What needs to be done
Write out every line exactly, from the first line of the records below through the line that contains "is a photomicrograph".

====== Data records ======

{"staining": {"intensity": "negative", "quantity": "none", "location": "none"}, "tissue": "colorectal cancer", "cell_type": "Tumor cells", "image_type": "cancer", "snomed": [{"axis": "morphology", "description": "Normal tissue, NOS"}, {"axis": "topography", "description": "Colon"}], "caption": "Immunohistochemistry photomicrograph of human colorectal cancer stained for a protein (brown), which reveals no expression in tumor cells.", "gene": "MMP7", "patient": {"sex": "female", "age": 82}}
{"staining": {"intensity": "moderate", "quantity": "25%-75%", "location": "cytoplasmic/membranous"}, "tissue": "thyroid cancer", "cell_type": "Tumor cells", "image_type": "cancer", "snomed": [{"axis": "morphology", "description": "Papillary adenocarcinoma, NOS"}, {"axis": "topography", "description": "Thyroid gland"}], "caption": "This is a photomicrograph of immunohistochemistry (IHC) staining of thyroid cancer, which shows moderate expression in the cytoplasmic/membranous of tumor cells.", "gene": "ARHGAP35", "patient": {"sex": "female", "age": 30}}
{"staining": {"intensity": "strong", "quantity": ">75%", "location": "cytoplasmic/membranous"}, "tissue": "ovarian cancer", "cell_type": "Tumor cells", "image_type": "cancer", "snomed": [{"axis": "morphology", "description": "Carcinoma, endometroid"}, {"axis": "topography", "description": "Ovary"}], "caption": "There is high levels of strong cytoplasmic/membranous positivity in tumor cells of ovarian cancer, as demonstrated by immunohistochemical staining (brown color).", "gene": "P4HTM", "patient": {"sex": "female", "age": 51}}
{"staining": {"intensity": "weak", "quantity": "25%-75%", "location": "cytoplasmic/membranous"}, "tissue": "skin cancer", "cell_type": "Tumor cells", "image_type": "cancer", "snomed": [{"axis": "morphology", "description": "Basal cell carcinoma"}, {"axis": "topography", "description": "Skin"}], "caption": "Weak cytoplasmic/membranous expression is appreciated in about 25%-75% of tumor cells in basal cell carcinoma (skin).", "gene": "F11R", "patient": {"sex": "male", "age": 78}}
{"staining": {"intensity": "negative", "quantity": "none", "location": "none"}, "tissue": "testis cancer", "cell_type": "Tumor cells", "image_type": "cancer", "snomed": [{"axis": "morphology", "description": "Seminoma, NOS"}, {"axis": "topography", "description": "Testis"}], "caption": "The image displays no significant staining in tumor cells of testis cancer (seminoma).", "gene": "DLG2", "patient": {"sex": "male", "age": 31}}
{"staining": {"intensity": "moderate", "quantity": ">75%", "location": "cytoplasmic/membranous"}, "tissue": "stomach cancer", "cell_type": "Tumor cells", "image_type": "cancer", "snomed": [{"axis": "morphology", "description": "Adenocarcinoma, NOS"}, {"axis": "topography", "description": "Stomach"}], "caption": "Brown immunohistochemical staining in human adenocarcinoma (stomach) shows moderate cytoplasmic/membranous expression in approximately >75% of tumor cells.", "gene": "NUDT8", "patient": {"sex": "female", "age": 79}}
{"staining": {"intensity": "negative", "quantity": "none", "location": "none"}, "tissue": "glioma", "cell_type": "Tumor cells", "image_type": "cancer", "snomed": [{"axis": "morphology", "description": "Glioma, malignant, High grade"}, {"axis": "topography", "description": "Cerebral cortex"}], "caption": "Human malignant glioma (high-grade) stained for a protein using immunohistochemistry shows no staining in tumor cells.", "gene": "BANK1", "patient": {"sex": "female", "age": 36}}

======

Answer to the exercise
{"staining": {"intensity": "negative", "quantity": "none", "location": "none"}, "tissue": "colorectal cancer", "cell_type": "Tumor cells", "image_type": "cancer", "snomed": [{"axis": "morphology", "description": "Normal tissue, NOS"}, {"axis": "topography", "description": "Colon"}], "caption": "Immunohistochemistry photomicrograph of human colorectal cancer stained for a protein (brown), which reveals no expression in tumor cells.", "gene": "MMP7", "patient": {"sex": "female", "age": 82}}
{"staining": {"intensity": "moderate", "quantity": "25%-75%", "location": "cytoplasmic/membranous"}, "tissue": "thyroid cancer", "cell_type": "Tumor cells", "image_type": "cancer", "snomed": [{"axis": "morphology", "description": "Papillary adenocarcinoma, NOS"}, {"axis": "topography", "description": "Thyroid gland"}], "caption": "This is a photomicrograph of immunohistochemistry (IHC) staining of thyroid cancer, which shows moderate expression in the cytoplasmic/membranous of tumor cells.", "gene": "ARHGAP35", "patient": {"sex": "female", "age": 30}}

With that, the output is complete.